大学時代に読んだ本を再読。
書籍概要
貧困に陥る人には「溜め」がない――。人々を絶望させるのは、金銭的貧困だけではなく、コミュニティからの断絶もある。「貧困」を捉えなおし、搾取から脱出するすべを模索する本。
貧困を防ぐ「溜め」を作る
この本で印象的だったのは、「溜め」の概念です。
「溜め」というのはため池の溜めで、困ったときに融通できる余裕のようなものとして定義されています。
“溜め”の機能は、さまざまなものに備わっている。たとえば、お金だ。
(中略)
しかし、わざわざ抽象的な概念を使うのは、それが金銭に限定されないからだ。有形・無形のさまざまなものが、“溜め”の機能を有している。頼れる家族・親族・友人がいるというのは、人間関係の“溜め”である。また、自分に自信がある、何かをできると思える、自分を大切にできるというのは、精神的な“溜め”である。
(P78~79)
カウンセリングを受けたり、自分なりにストレス発散をするのは精神的な「溜め」を作る行為だし、人間関係を維持していくのは人間関係の「溜め」を作ることでもあります。
何も心配のいらない生活をしている人は、それが当たり前すぎて意識をしていないのでしょう。

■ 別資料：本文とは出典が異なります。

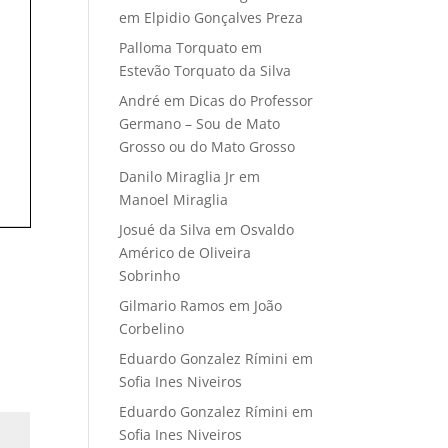
em
Elpidio Gonçalves Preza
Palloma Torquato
em
Estevão Torquato da Silva
André
em
Dicas do Professor
Germano – Sou de Mato
Grosso ou do Mato Grosso
Danilo Miraglia Jr
em
Manoel Miraglia
Josué da Silva
em
Osvaldo
Américo de Oliveira
Sobrinho
Gilmario Ramos
em
João
Corbelino
Eduardo Gonzalez Rímini
em
Sofia Ines Niveiros
Eduardo Gonzalez Rímini
em
Sofia Ines Niveiros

だからこそ「溜め」を作るのが難しい人のことを想像しにくいんだろうなと思いました。
お金のないことが貧困ではない
収入が少なくても、自分なりにやりくりして、他の人の助けを借りて生きていける人は、実際のところそんなに貧困ではありません。(だからといってそういう人を助けなくていいわけではないんですが)
そこから一歩踏み込んで、世の中にはお金の管理がうまくできない人、社会から孤立して助けを借りられない人がいることを考えなければならないのだと思います。
著者が貧困をシンプルに定義している部分がありました。
(前略)貧困とは、選択肢が奪われていき、自由な選択ができなくなる状態だからだ。
(P74)
貧困をもたらさないためには選択肢と、選択肢を選ぶ力が重要なのだと思います。
まとめ
10年くらい前の本なので、ちょっと内容が古い部分もあるけれど、「溜め」の話は今でも通用する話だと思います。
自分自身も「溜め」を持ち、身の回りの人の「溜め」を増やせるように工夫していきたいですね。